# The Greatest Financial Advisor in the World



## ringledman (21 Mar 2010)

http://www.youtube.com/watch?v=hOros0tTNGo&NR=1
http://www.youtube.com/watch?v=AwrJq7h3NyE

The man. The myth. the legend.


----------



## brendanyumo (22 Apr 2010)

ringledman said:


> http://www.youtube.com/watch?v=hOros0tTNGo&NR=1
> http://www.youtube.com/watch?v=AwrJq7h3NyE
> 
> The man. The myth. the legend.


Fascinating views from Mr Faber.What he says makes a lot of sense.


----------



## ringledman (22 Apr 2010)

He's a fascinating individual. 

One of the most influencial figures in world economics. 

Everyone listens to what he has to say even if they don't agree with him, but at the back of their mind they probably know he will be right in due time.


----------



## brendanyumo (23 Apr 2010)

Thanks for the links ringledman.I've just started to read about the Austrian School.This is all new to me so I'm really learning good information.Thanks.


----------



## ringledman (24 Apr 2010)

Best of luck. Austrian economics is the only way but unfortunately no country in the West will implement it until it is too late.

Also check out Jim Rogers and Peter Schiff on youtube. 2 other Austrians...


----------



## ringledman (25 Apr 2010)

And I really recommend Faber's book from 2003 - 'Tomorrows Gold, Asia's Age of Discovery'.

Its old but his way of thinking is timeless. The greatest independent thinker in world economics ever.


----------



## Chris (28 Apr 2010)

brendanyumo said:


> Thanks for the links ringledman.I've just started to read about the Austrian School.This is all new to me so I'm really learning good information.Thanks.



It's a fascinating area of economics, especially when you consider that the majority of politicians ignore it's existence, because it highlights them as the soource of the boom bust cycle. Good to see more people taking an interest in it.

Here are some recommendations for studying the subject:
1) A huge amount of books on Austrian Economics (Hayek, Hazlitt, Mises, Bohm-Bawerk, Rothbard, etc) are available free of charge for download: http://mises.org/literature.aspx
I would recommend the following books to start with: (1) Hazlitt - Economics in one lesson (2) Rothbard - What has government done to our money (3) Hayek - The road to serfdom (4) Mises - Anti-capitalist mentality (5) Rothbard - Mystery of banking

Books like "Human Action", "Socialism", "Money and Credit" by Mises, and Rothbard's "Man, Economy and State" are very heavy and intense when starting out on the subject.

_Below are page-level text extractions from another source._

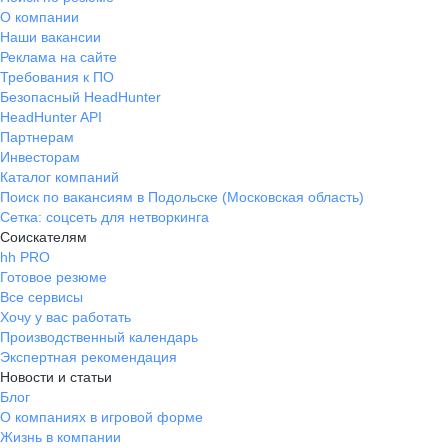
О компании
Наши вакансии
Реклама на сайте
Требования к ПО
Безопасный HeadHunter
HeadHunter API
Партнерам
Инвесторам
Каталог компаний
Поиск по вакансиям в Подольске (Московская область)
Сетка: соцсеть для нетворкинга
Соискателям
hh PRO
Готовое резюме
Все сервисы
Хочу у вас работать
Производственный календарь
Экспертная рекомендация
Новости и статьи
Блог
О компаниях в игровой форме
Жизнь в компании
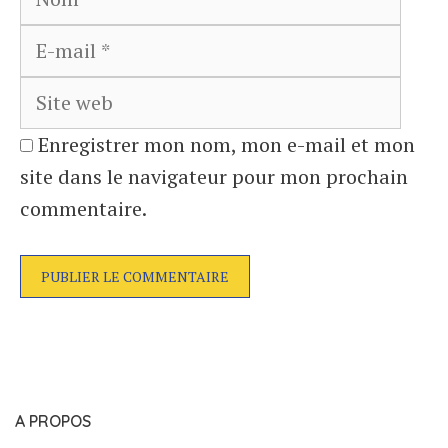
mail
Site
web
Enregistrer mon nom, mon e-mail et mon
site dans le navigateur pour mon prochain
commentaire.
A PROPOS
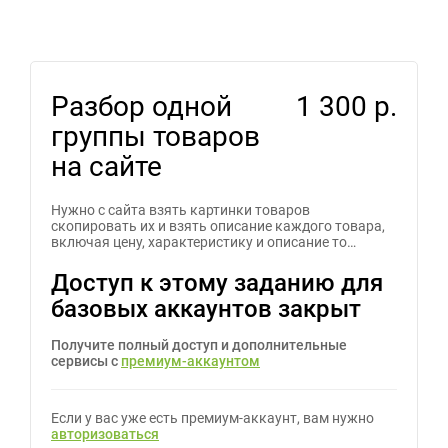
Разбор одной
1 300 р.
группы товаров
на сайте
Нужно с сайта взять картинки товаров
скопировать их и взять описание каждого товара,
включая цену, характеристику и описание то…
Доступ к этому заданию для
базовых аккаунтов закрыт
Получите полный доступ и дополнительные
сервисы с
премиум-аккаунтом
Если у вас уже есть премиум-аккаунт, вам нужно
авторизоваться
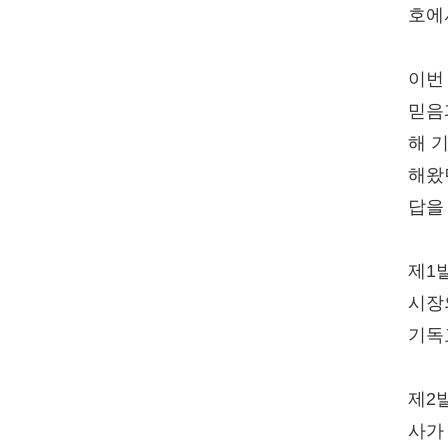
호에
이번
믿음
해 
해왔
답을
제1
시장
기독
제2
사가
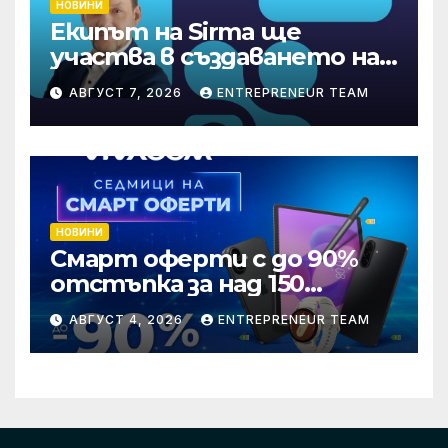
НОВИНИ
Екипът на Sirma ще
участва в създаването на
международните
АВГУСТ 7, 2026
ENTREPRENEUR TEAM
стандарти за навлизане на
изкуствен интелект в
хотелиерството
НОВИНИ
Смарт оферти с до 90%
отстъпка за над 150
устройства от Vivacom
АВГУСТ 4, 2026
ENTREPRENEUR TEAM
през август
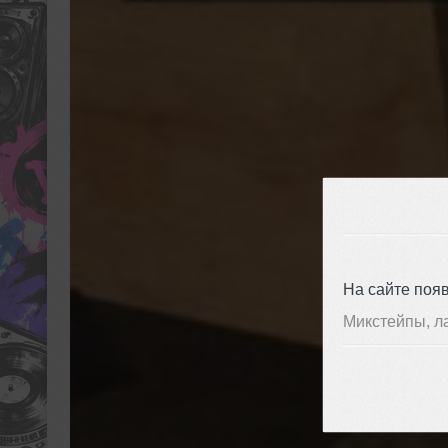
На сайте поя
Микстейпы, л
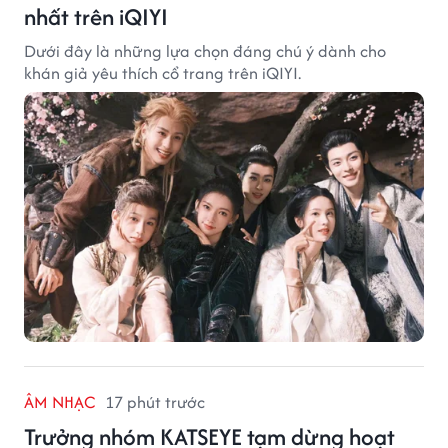
nhất trên iQIYI
Dưới đây là những lựa chọn đáng chú ý dành cho
khán giả yêu thích cổ trang trên iQIYI.
ÂM NHẠC
17 phút trước
Trưởng nhóm KATSEYE tạm dừng hoạt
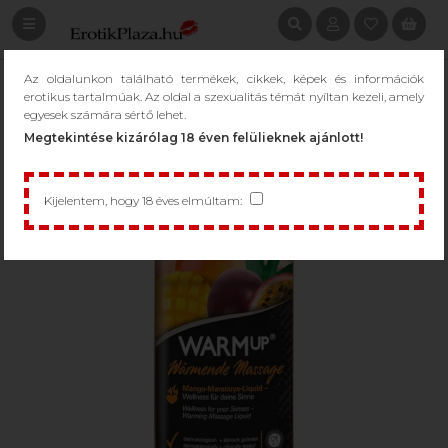
Az oldalunkon található termékek, cikkek, képek és információk
erotikus tartalmúak. Az oldal a szexualitás témát nyíltan kezeli, amely
egyesek számára sértő lehet.
Megtekintése kizárólag 18 éven felülieknek ajánlott!
Kijelentem, hogy 18 éves elmúltam:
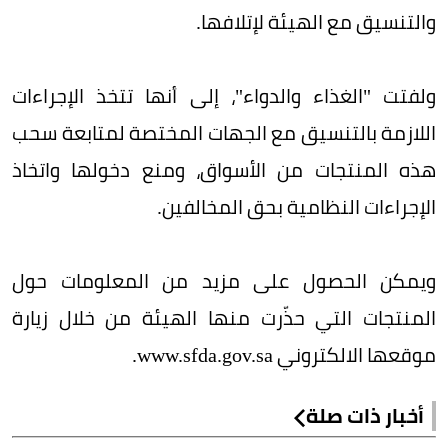
والتنسيق مع الهيئة لإتلافها.
ولفتت "الغذاء والدواء"، إلى أنها تتخذ الإجراءات
اللازمة بالتنسيق مع الجهات المختصة لمتابعة سحب
هذه المنتجات من الأسواق، ومنع دخولها واتخاذ
الإجراءات النظامية بحق المخالفين.
ويمكن الحصول على مزيد من المعلومات حول
المنتجات التي حذّرت منها الهيئة من خلال زيارة
موقعها الالكتروني www.sfda.gov.sa.
أخبار ذات صلة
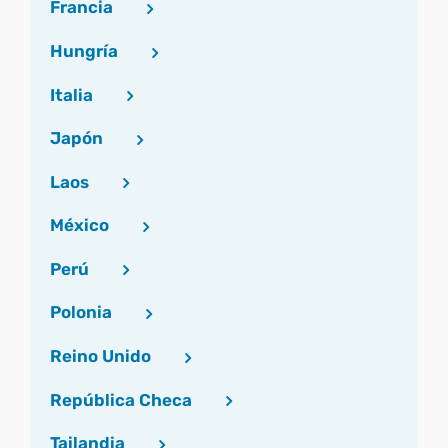
Francia
Hungría
Italia
Japón
Laos
México
Perú
Polonia
Reino Unido
República Checa
Tailandia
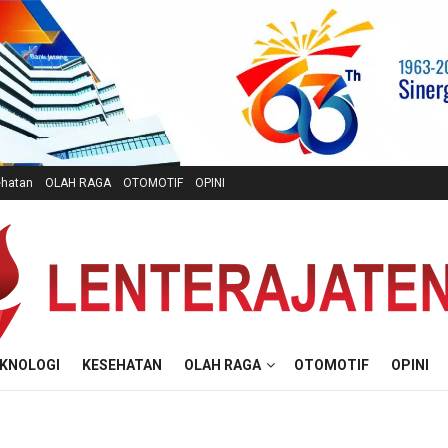
hatan
OLAH RAGA
OTOMOTIF
OPINI
KNOLOGI
KESEHATAN
OLAH RAGA
OTOMOTIF
OPINI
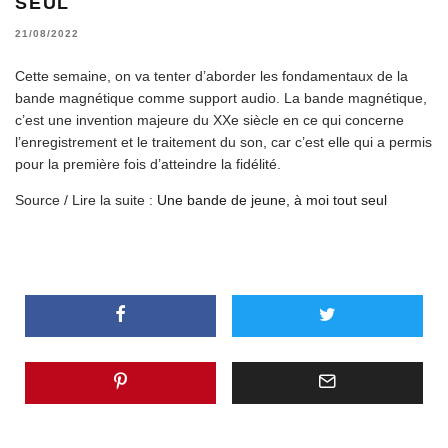
SEUL
21/08/2022
Cette semaine, on va tenter d’aborder les fondamentaux de la
bande magnétique comme support audio. La bande magnétique,
c’est une invention majeure du XXe siècle en ce qui concerne
l’enregistrement et le traitement du son, car c’est elle qui a permis
pour la première fois d’atteindre la fidélité.
Source / Lire la suite :
Une bande de jeune, à moi tout seul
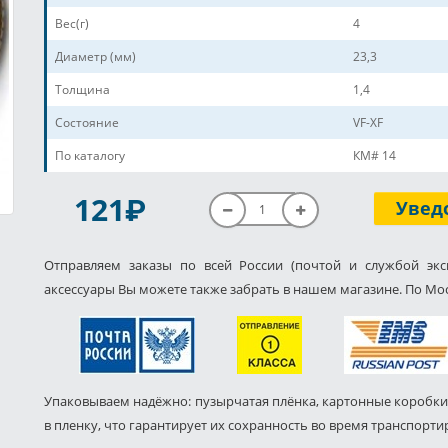
Вес(г)
4
Диаметр (мм)
23,3
Толщина
1,4
Состояние
VF-XF
По каталогу
КМ# 14
P
121
Увед
Отправляем заказы по всей России (почтой и службой экс
аксессуары Вы можете также забрать в нашем магазине. По Мос
Упаковываем надёжно: пузырчатая плёнка, картонные коробки
в пленку, что гарантирует их сохранность во время транспорти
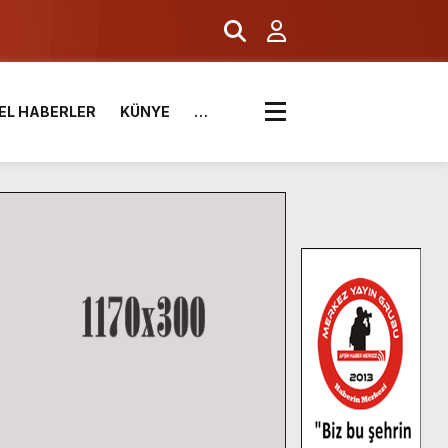
EL HABERLER
KÜNYE
…
.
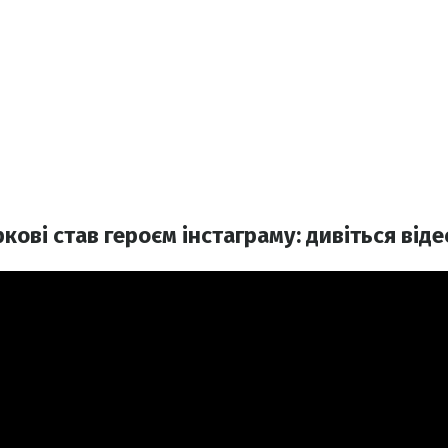
кові став героєм інстаграму: дивіться від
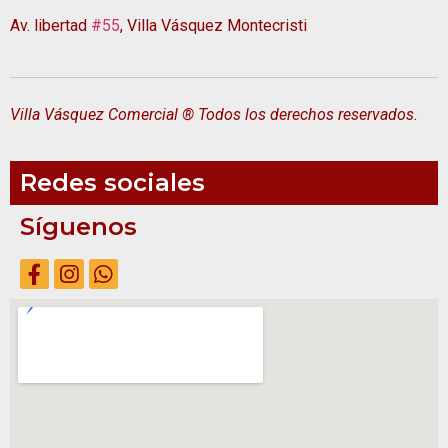
Av. libertad
#55
, Villa Vásquez Montecristi
Villa Vásquez Comercial ® Todos los derechos reservados.
Redes sociales
Síguenos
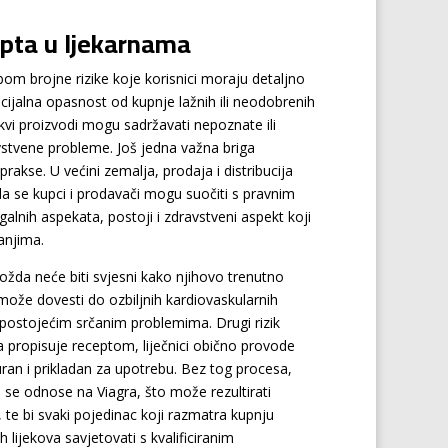
cepta u ljekarnama
om brojne rizike koje korisnici moraju detaljno
ncijalna opasnost od kupnje lažnih ili neodobrenih
Takvi proizvodi mogu sadržavati nepoznate ili
avstvene probleme. Još jedna važna briga
prakse. U većini zemalja, prodaja i distribucija
i da se kupci i prodavači mogu suočiti s pravnim
galnih aspekata, postoji i zdravstveni aspekt koji
anjima.
ožda neće biti svjesni kako njihovo trenutno
može dovesti do ozbiljnih kardiovaskularnih
 postojećim srčanim problemima. Drugi rizik
 propisuje receptom, liječnici obično provode
guran i prikladan za upotrebu. Bez tog procesa,
a se odnose na Viagra, što može rezultirati
 te bi svaki pojedinac koji razmatra kupnju
h lijekova savjetovati s kvalificiranim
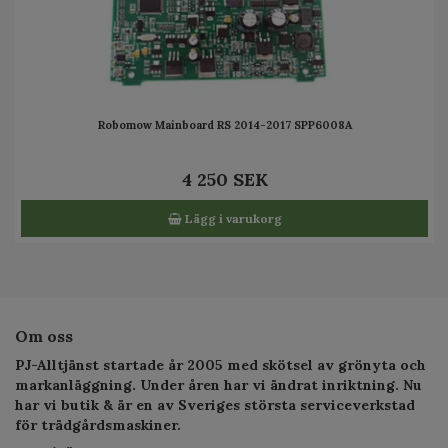
Robomow Mainboard RS 2014-2017 SPP6008A
4 250 SEK
Lägg i varukorg
Om oss
PJ-Alltjänst startade år 2005 med skötsel av grönyta och
markanläggning. Under åren har vi ändrat inriktning. Nu
har vi butik & är en av Sveriges största serviceverkstad
för trädgårdsmaskiner.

2) Check iTunes U and search for "Mises Institute", there are tons of audio and video lectures and tutorials for all levels

3) Check out http://academy.mises.org/, they have started offering courses on various Austrian Economic subjects. There is one on Inflation coming up in June that is free of charge, the other two currently available cost about $250, but I'd say well worth it.


----------



## Elphaba (28 Apr 2010)

The man. The myth. the legend......the hairstyle?


----------